Scheme: Justuskwartier | City: Rotterdam | Owners: Woonstad Rotterdam |
Architect: Michiel Brinkman
Scheme: Le Medi | City: Rotterdam | Funder/Concept: Hassani Idrissi |
Developer: Era Contour + Havensteder | Architect: Geurst & Schulze + Korteknie Stuhlmacher | Landscape Architect: Geurst & Schulze + DS&V
Resident feedback: (Justuskwartier) ‘It’s quiet, there are gates which close the area at 8pm. But it’s expensive!’ [£600/month…]
Resident feedback: (Le Medi) ‘We can close the gates – no cars – great for the kids to play – they don’t need to be supervised’
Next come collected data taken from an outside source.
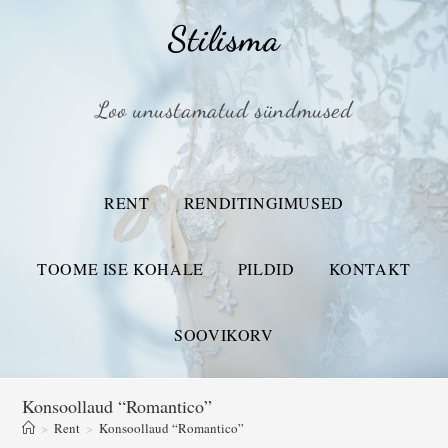
Stilisma
Loo unustamatud sündmused
RENT
RENDITINGIMUSED
TOOME ISE KOHALE
PILDID
KONTAKT
SOOVIKORV
Konsoollaud “Romantico”
>
Rent
>
Konsoollaud “Romantico”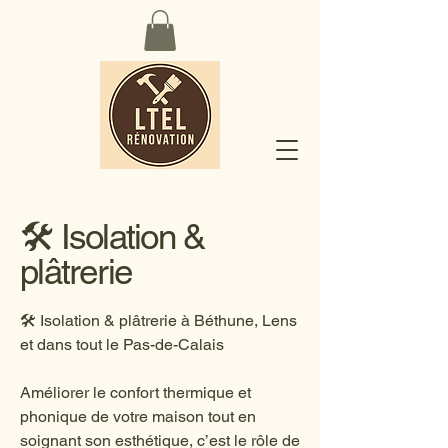
🛠️ Isolation &
plâtrerie
🛠️ Isolation & plâtrerie à Béthune, Lens
et dans tout le Pas-de-Calais
Améliorer le confort thermique et
phonique de votre maison tout en
soignant son esthétique, c’est le rôle de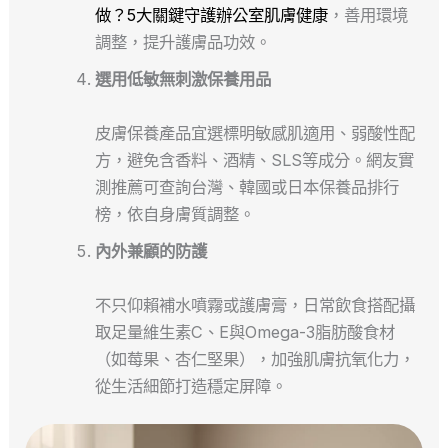
做？5大關鍵守護辦公室肌膚健康
，善用環境
調整，提升護膚品功效。
選用低敏無刺激保養用品
皮膚保養產品宜選標明敏感肌適用、弱酸性配
方，避免含香料、酒精、SLS等成分。網友實
測推薦可查詢台灣、韓國或日本保養品排行
榜，依自身膚質調整。
內外兼顧的防護
不只仰賴補水噴霧或護膚膏，日常飲食搭配攝
取足量維生素C、E與Omega-3脂肪酸食材
（如莓果、杏仁堅果），加強肌膚抗氧化力，
從生活細節打造穩定屏障。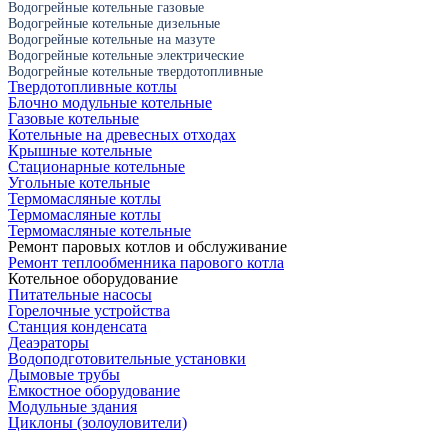
Водогрейные котельные газовые
Водогрейные котельные дизельные
Водогрейные котельные на мазуте
Водогрейные котельные электрические
Водогрейные котельные твердотопливные
Твердотопливные котлы
Блочно модульные котельные
Газовые котельные
Котельные на древесных отходах
Крышные котельные
Стационарные котельные
Угольные котельные
Термомасляные котлы
Термомасляные котлы
Термомасляные котельные
Ремонт паровых котлов и обслуживание
Ремонт теплообменника парового котла
Котельное оборудование
Питательные насосы
Горелочные устройства
Станция конденсата
Деаэраторы
Водоподготовительные установки
Дымовые трубы
Емкостное оборудование
Mодульные здания
Циклоны (золоуловители)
Gates enclosing estates have a long but controversial history. In London’s Peabody estates in the 19th century, gates and fences ensured that only the ‘working poor’ gained entrance to their superior courtyard environments whilst the rest could only dream. The war effort meant that those barriers were melted down – quite literally – and the Peabody estates have almost all remained un-gated to this day, a state of play which can cause tension, but which also speaks of a permeable and public sensibility. The 1980s famously brought a new spate of gated estates to London; subsequent studies have shown that gating housing makes its residents more fearful rather than less, as they learn to percieve the outside world as a threat. Clearly gates also create less permeability for all other citizens, as well as ensuring a divided, ‘us and them’ ground plane. In the Netherlands and other parts of northern Europe, I see very few fences and gates. Dutch visitors to London recently played ‘spot the fence type’ with me – and we counted at least 20 before I felt embarrassed at how many ways the Brits had managed to cut themselves off from other people. But can a boundary of sorts sometimes have advantages?
At Le Medi, gates are closed to traffic and the residents can choose whether or not to leave the pedestrian gates open. The resident I met mentioned the sense of safety/autonomy for playing children as his number one plus point for his home, citing also the neighbours and community as being ‘gezellig‘. There are many cultural and architectural layers to Le Medi which I haven’t room for here, but it manages to combine a north African aesthetic with the special Dutch way of appropriating and defining one’s notional front garden with big plants, bikes and public seating. I confess that I do enjoy walking around car-free residential environments, but I do also like the notion that I can, as a member of the public, walk through there unimpeded.
Justuskwartier is a 1922 estate on the city edge of Rotterdam, innovative in its day for pioneering deck access as well as communal facilities such as baths and a heating system. It has recently had a make-over by its housing association owners to restore it back to its original brickwork finish and include new raised beds. One of the new features was large boundary gates, something remarked on by the resident I met, who approved of this security, which is implemented at 8pm. He also mentioned that his flat was expensive, and I realised that the attractive 20s architecture was now fetching a premium, having previously probably been seen as ‘not market’ housing. Surrounding Justuskwartier is far inferior new affordable housing which does not live up to the craft and detail of its illustrious, philanthropy-styled neighbour. I suspect that the gates are sadly now dividing the more affluent in the ‘heritage buildings’ from the newer lower income residents beyond.
Thanks to Joost Kok from Macreanor Lavington for pointing me to both of these schemes.